Marc Miller, MD, MBA, president of Conflict Solvers and a former supervisor of case managers, adds that any e-mail a case manager sends must also be HIPAA (Health Insurance Portability and Accountability Act) compliant in terms of protecting patient confidentiality. "The last thing you want is for a quick e-mail to come back and haunt you," he stresses.
In addition, Miller urges case managers to avoid ambiguity in their e-mail correspondence. "When you communicate with someone in person or by phone, if they don’t understand you, they can ask you for clarification. When you e-mail, if your message is unclear, you run the risk of creating a misunderstanding or appearing to agree to an [unintended] course of action."
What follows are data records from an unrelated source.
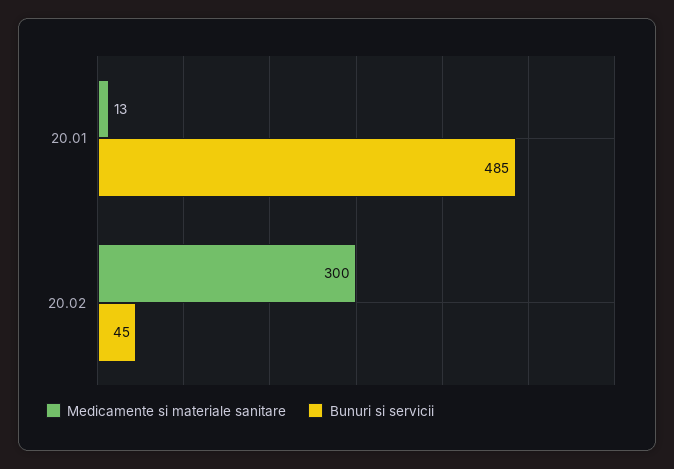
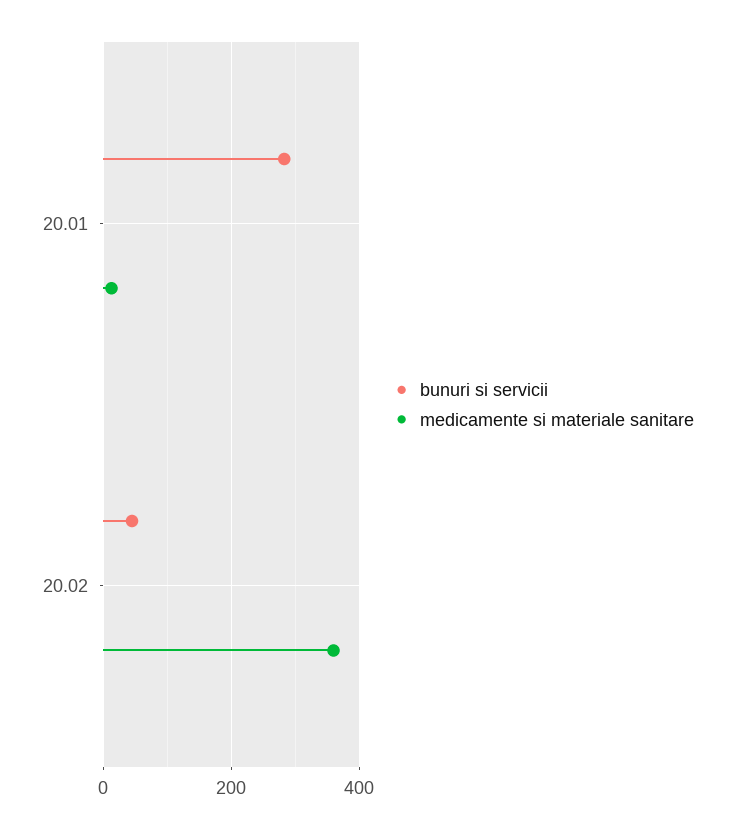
  {
    "Medicamente si materiale sanitare": {
      "20.01": 13,
-     "20.02": 300
+     "20.02": 360
    },
    "Bunuri si servicii": {
-     "20.01": 485,
+     "20.01": 280,
      "20.02": 45
    }
  }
Case managers should also avoid the use of "jargon" in their e-mail correspondence, notes Dan E. Wax, Esq., general counsel for Conflict Solvers. "This is particularly important to avoid if you are communicating with a patient. Remember, you must always give more explanatory information in a written communication than in a verbal communication."
Verbal communication gives case managers more tools to use when the purpose of communication is to defuse conflict, but e-mail also has distinct advantages, notes Miller. "Verbal communication gives you a personal touch. You can use your tone of voice as an additional tool. However, e-mail has the advantage of being one-directional. It gives you time to compose a thoughtful response and weigh it carefully before sending it."